**** INPUT DATA ****

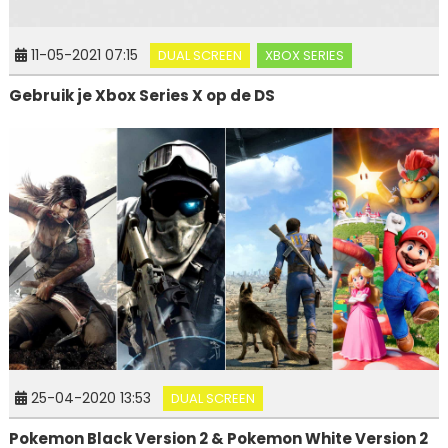
11-05-2021 07:15
DUAL SCREEN
XBOX SERIES
Gebruik je Xbox Series X op de DS
25-04-2020 13:53
DUAL SCREEN
Pokemon Black Version 2 & Pokemon White Version 2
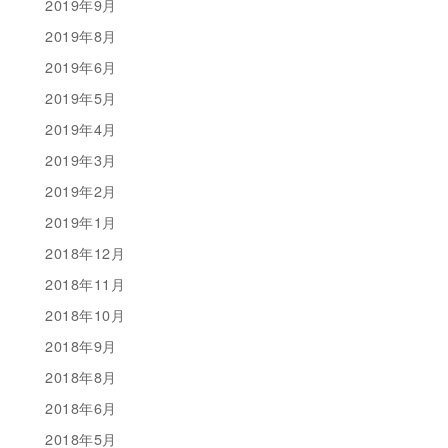
2019年9月
2019年8月
2019年6月
2019年5月
2019年4月
2019年3月
2019年2月
2019年1月
2018年12月
2018年11月
2018年10月
2018年9月
2018年8月
2018年6月
2018年5月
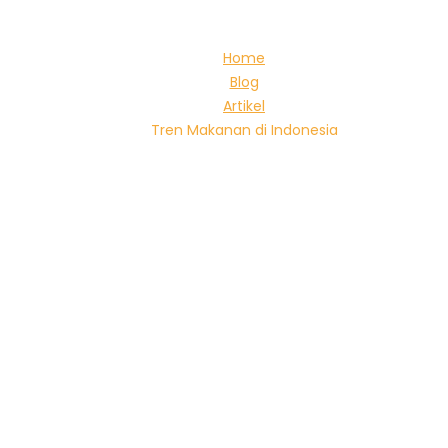
Home
Blog
Artikel
Tren Makanan di Indonesia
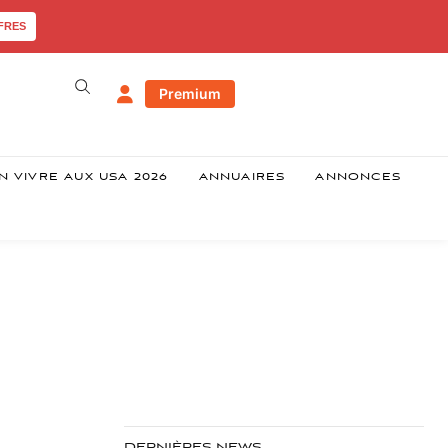
FRES
Premium
N VIVRE AUX USA 2026
ANNUAIRES
ANNONCES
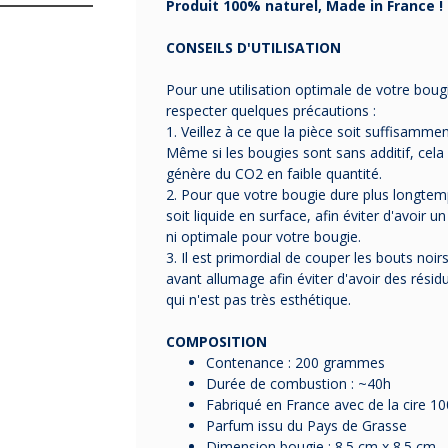
Produit 100% naturel, Made in France !
CONSEILS D'UTILISATION
Pour une utilisation optimale de votre boug
respecter quelques précautions :
1. Veillez à ce que la pièce soit suffisamme
Même si les bougies sont sans additif, cela
génère du CO2 en faible quantité.
2. Pour que votre bougie dure plus longtemps
soit liquide en surface, afin éviter d'avoir un 
ni optimale pour votre bougie.
3. Il est primordial de couper les bouts noi
avant allumage afin éviter d'avoir des rési
qui
n'est pas très esthétique.
COMPOSITION
Contenance : 200 grammes
Durée de combustion : ~40h
Fabriqué en France avec de la cire 10
Parfum issu du Pays de Grasse
Dimension bougie : 8.5 cm x 8.5 cm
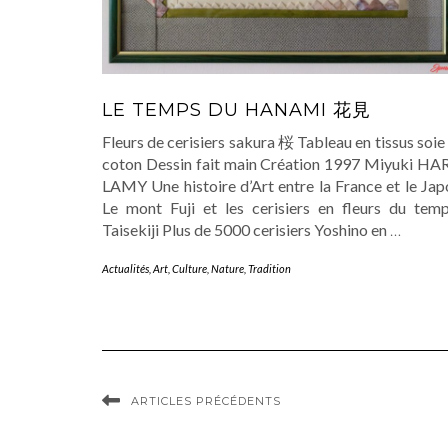
LE TEMPS DU HANAMI 花見
Fleurs de cerisiers sakura 桜 Tableau en tissus soie
coton Dessin fait main Création 1997 Miyuki HA
LAMY Une histoire d’Art entre la France et le Jap
Le mont Fuji et les cerisiers en fleurs du temp
Taisekiji Plus de 5000 cerisiers Yoshino en
…
Actualités
,
Art
,
Culture
,
Nature
,
Tradition
ARTICLES PRÉCÉDENTS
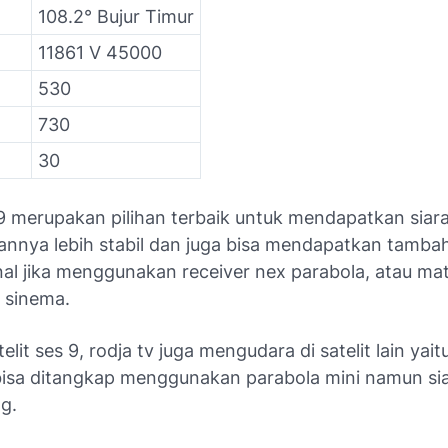
108.2° Bujur Timur
11861 V 45000
530
730
30
 9 merupakan pilihan terbaik untuk mendapatkan siara
rannya lebih stabil dan juga bisa mendapatkan tamba
nal jika menggunakan receiver nex parabola, atau mat
x sinema.
telit ses 9, rodja tv juga mengudara di satelit lain yait
bisa ditangkap menggunakan parabola mini namun si
ng.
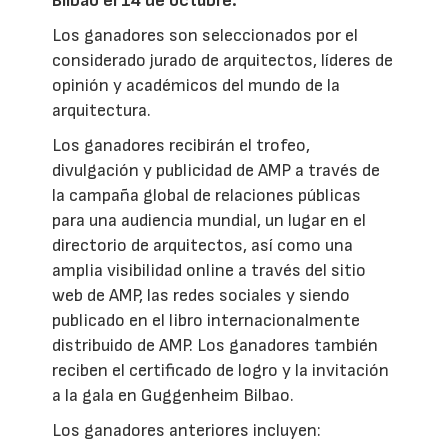
Bilbao el 14 de octubre.
Los ganadores son seleccionados por el
considerado jurado de arquitectos, líderes de
opinión y académicos del mundo de la
arquitectura.
Los ganadores recibirán el trofeo,
divulgación y publicidad de AMP a través de
la campaña global de relaciones públicas
para una audiencia mundial, un lugar en el
directorio de arquitectos, así como una
amplia visibilidad online a través del sitio
web de AMP, las redes sociales y siendo
publicado en el libro internacionalmente
distribuido de AMP. Los ganadores también
reciben el certificado de logro y la invitación
a la gala en Guggenheim Bilbao.
Los ganadores anteriores incluyen:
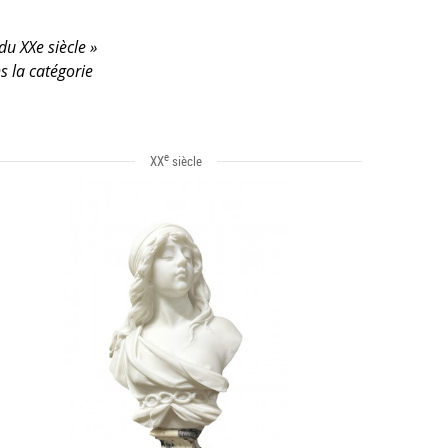
du XXe siècle »
s la catégorie
e
XX
siècle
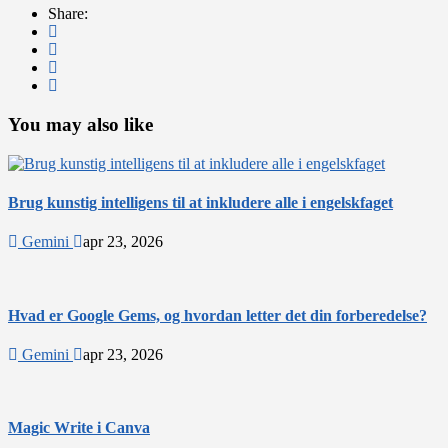
Share:
You may also like
Brug kunstig intelligens til at inkludere alle i engelskfaget
Gemini
apr 23, 2026
Hvad er Google Gems, og hvordan letter det din forberedelse?
Gemini
apr 23, 2026
Magic Write i Canva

****

▸ **WORK REQUIRED**
Set down the records exactly, without the pictures.

▸ **OUTPUT**
11-05-2021 07:15
DUAL SCREEN
XBOX SERIES
Gebruik je Xbox Series X op de DS
25-04-2020 13:53
DUAL SCREEN
Pokemon Black Version 2 & Pokemon White Version 2
2019年9月
2019年8月
2019年6月
2019年5月
2019年4月
2019年3月
2019年2月
2019年1月
2018年12月
2018年11月
2018年10月
2018年9月
2018年8月
2018年6月
2018年5月
Home
Blog
Artikel
Tren Makanan di Indonesia
FRES
Premium
N VIVRE AUX USA 2026
ANNUAIRES
ANNONCES
Produit 100% naturel, Made in France !
CONSEILS D'UTILISATION
Pour une utilisation optimale de votre boug
respecter quelques précautions :
1. Veillez à ce que la pièce soit suffisamme
Même si les bougies sont sans additif, cela
génère du CO2 en faible quantité.
2. Pour que votre bougie dure plus longtemps
soit liquide en surface, afin éviter d'avoir un 
ni optimale pour votre bougie.
3. Il est primordial de couper les bouts noi
avant allumage afin éviter d'avoir des rési
qui
n'est pas très esthétique.
COMPOSITION
Contenance : 200 grammes
Durée de combustion : ~40h
Fabriqué en France avec de la cire 10
Parfum issu du Pays de Grasse
Dimension bougie : 8.5 cm x 8.5 cm
LE TEMPS DU HANAMI 花見
Fleurs de cerisiers sakura 桜 Tableau en tissus soie
coton Dessin fait main Création 1997 Miyuki HA
LAMY Une histoire d’Art entre la France et le Jap
Le mont Fuji et les cerisiers en fleurs du temp
Taisekiji Plus de 5000 cerisiers Yoshino en
…
Actualités
,
Art
,
Culture
,
Nature
,
Tradition
ARTICLES PRÉCÉDENTS
108.2° Bujur Timur
11861 V 45000
530
730
30
 9 merupakan pilihan terbaik untuk mendapatkan siara
rannya lebih stabil dan juga bisa mendapatkan tamba
nal jika menggunakan receiver nex parabola, atau mat
x sinema.
telit ses 9, rodja tv juga mengudara di satelit lain yait
bisa ditangkap menggunakan parabola mini namun si
ng.
Bilbao el 14 de octubre.
Los ganadores son seleccionados por el
considerado jurado de arquitectos, líderes de
opinión y académicos del mundo de la
arquitectura.
Los ganadores recibirán el trofeo,
divulgación y publicidad de AMP a través de
la campaña global de relaciones públicas
para una audiencia mundial, un lugar en el
directorio de arquitectos, así como una
amplia visibilidad online a través del sitio
web de AMP, las redes sociales y siendo
publicado en el libro internacionalmente
distribuido de AMP. Los ganadores también
reciben el certificado de logro y la invitación
a la gala en Guggenheim Bilbao.
Los ganadores anteriores incluyen:
du XXe siècle »
s la catégorie
e
XX
siècle
Share:
You may also like
Brug kunstig intelligens til at inkludere alle i engelskfaget
Gemini
apr 23, 2026
Hvad er Google Gems, og hvordan letter det din forberedelse?
Gemini
apr 23, 2026
Magic Write i Canva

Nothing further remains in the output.